Here's a minimal example of a well-structured notebook cell:

# %% [markdown]

# Text Classification with Claude

#

This notebook demonstrates how to classify text using Claude's API.

%%

import os from dotenv import load_dotenv from anthropic import Anthropic

load_dotenv() client = Anthropic(api_key=os.getenv("ANTHROPIC_API_KEY"))

%%

MODEL_NAME = "claude-sonnet-4-6"

response = client.messages.create( model=MODEL_NAME, max_tokens=1000, messages=[ { "role": "user", "content": "Classify this review as positive, negative, or neutral: 'The product was okay, but shipping took too long.'" } ] )

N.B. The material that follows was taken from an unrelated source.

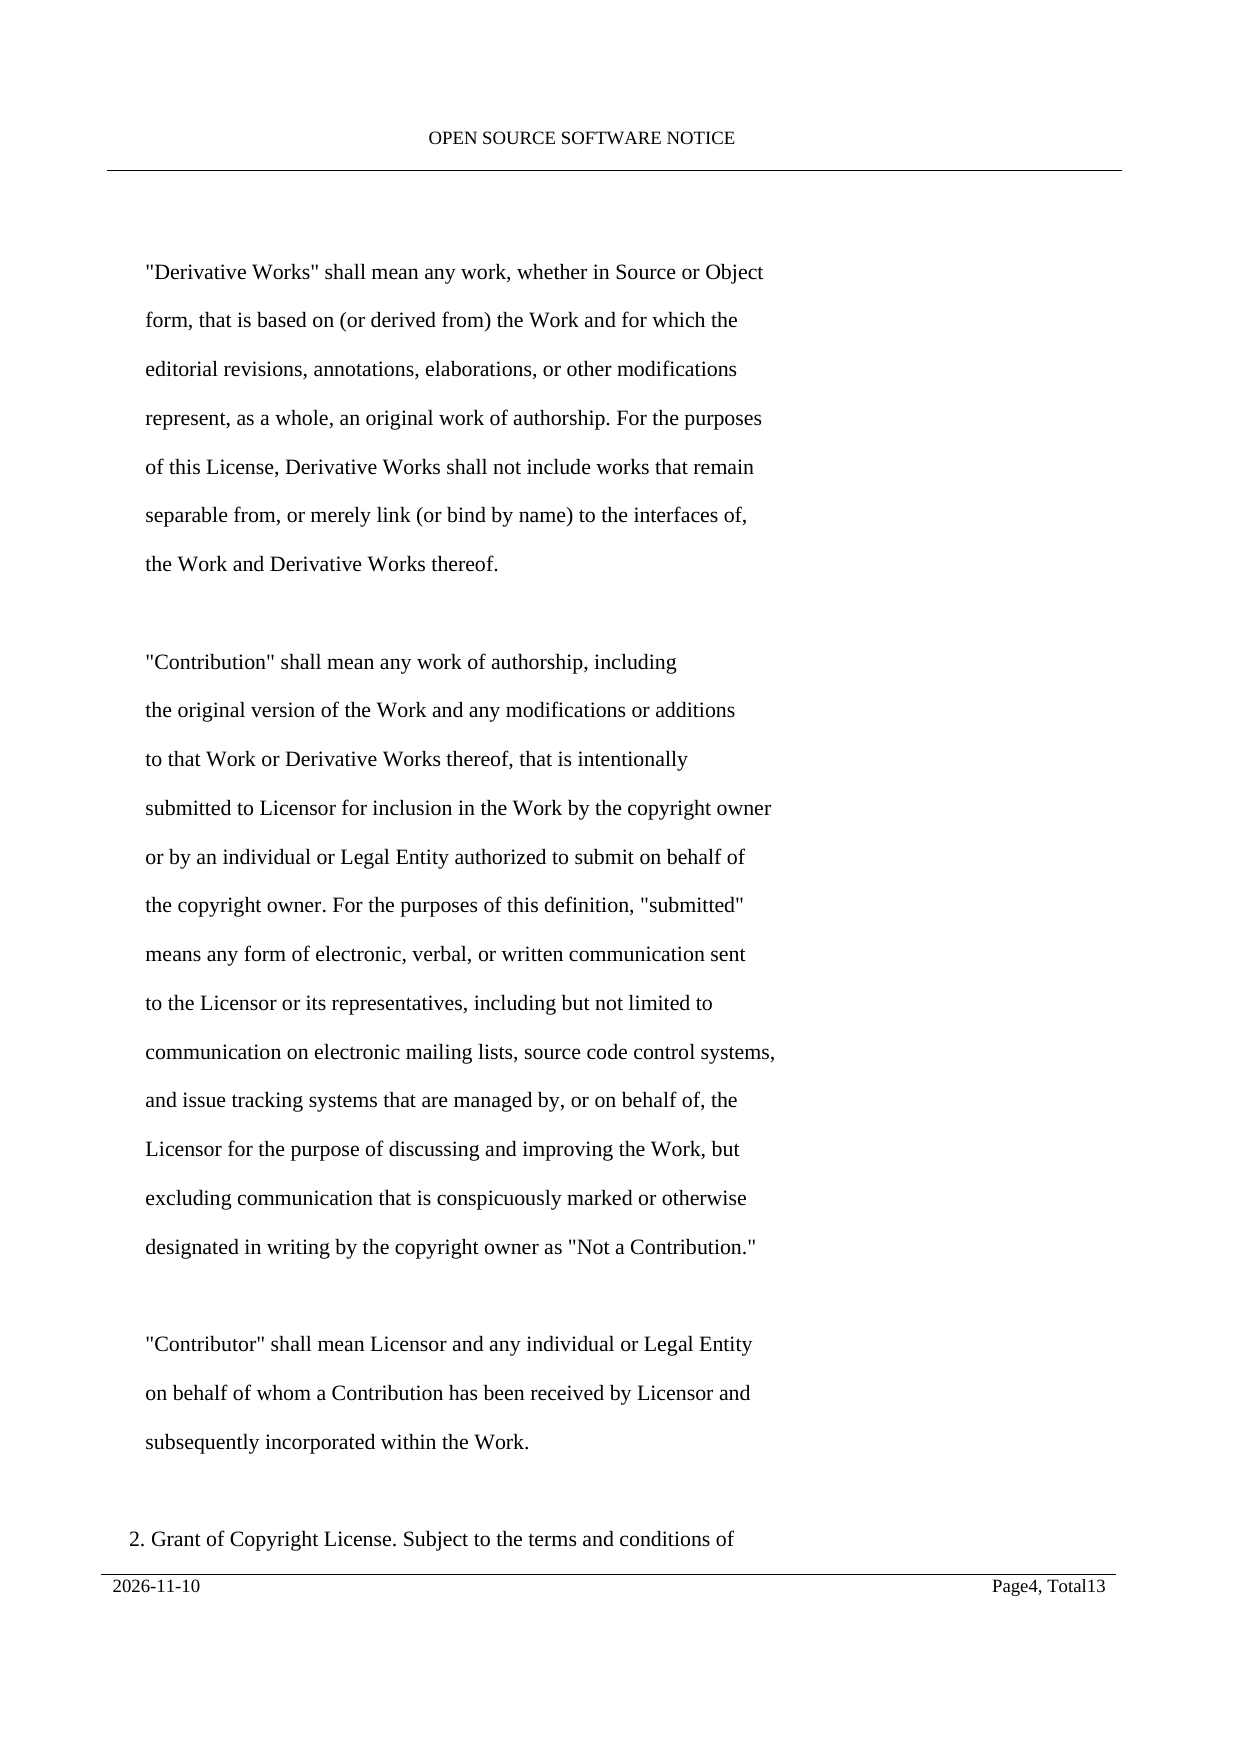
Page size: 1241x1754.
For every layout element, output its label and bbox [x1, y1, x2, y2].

text [112, 206, 1128, 1555]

print(response.content[0].text)

Adding a New Cookbook

Ready to contribute your own notebook? Follow these steps:

Step 1: Create Your Notebook

Place your notebook in the appropriate directory based on its topic:

# Example: adding a RAG notebook
capabilities/rag_with_claude.ipynb

Step 2: Register in registry.yaml

Add an entry to registry.yaml with:

- title: "RAG with Claude"
  description: "Build a retrieval-augmented generation system using Claude and vector search"
  path: capabilities/rag_with_claude.ipynb
  authors:
    - username: jdoe
  categories:
    - capabilities

Step 3: Add Author Info

If you're a new contributor, add your details to authors.yaml:

jdoe:
  name: Jane Doe
  github: jdoe
  twitter: janedoe

Step 4: Quality Checks

Before submitting a pull request:

make check

This runs:

  • Format checking with Ruff
  • Linting with Ruff
  • Pre-commit hooks (including notebook structure validation)
  • Model reference validation (via /model-check slash command)
  • Link validation (via /link-review slash command)

Step 5: Submit Your PR

Create a branch, commit your changes, and open a pull request:

git checkout -b jdoe/add-rag-notebook
git add .
git commit -m "feat(capabilities): add RAG with Claude notebook"
git push origin jdoe/add-rag-notebook

Slash Commands for Quality Assurance

The Cookbook includes Claude Code slash commands for automated reviews:

  • /notebook-review — Reviews notebook quality, structure, and best practices
  • /model-check — Validates that all Claude model references use correct, non-dated IDs
  • /link-review — Checks all links in changed files for validity
These commands can be run locally via Claude Code or in CI pipelines.

Best Practices Summary

  • API Key Security: Never hardcode API keys. Use .env files and dotenv.load_dotenv().
  • Dependency Management: Use uv add <package> or uv add --dev <package>. Never edit pyproject.toml directly.
  • Model Selection: Use non-dated model aliases (e.g., claude-sonnet-4-6). Check docs.anthropic.com for the latest versions.
  • Notebook Quality: Keep outputs, focus on one concept, and ensure top-to-bottom execution.
  • Pre-commit Checks: Always run make check before committing.

Key Takeaways

  • The Anthropic Cookbook provides ready-to-run Jupyter notebooks for building with Claude, covering capabilities from basic text processing to advanced tool use and multimodal applications.
  • Always use non-dated model aliases (e.g., claude-sonnet-4-6) in your API calls to ensure you're using the latest stable version.
  • Follow the development workflow — use uv for dependency management, Ruff for formatting/linting, and conventional commits for clear version history.
  • Contributing is straightforward — create a focused notebook, register it in registry.yaml, run quality checks, and submit a PR.
  • Security first — never commit API keys, use environment variables, and always run pre-commit hooks to catch issues early.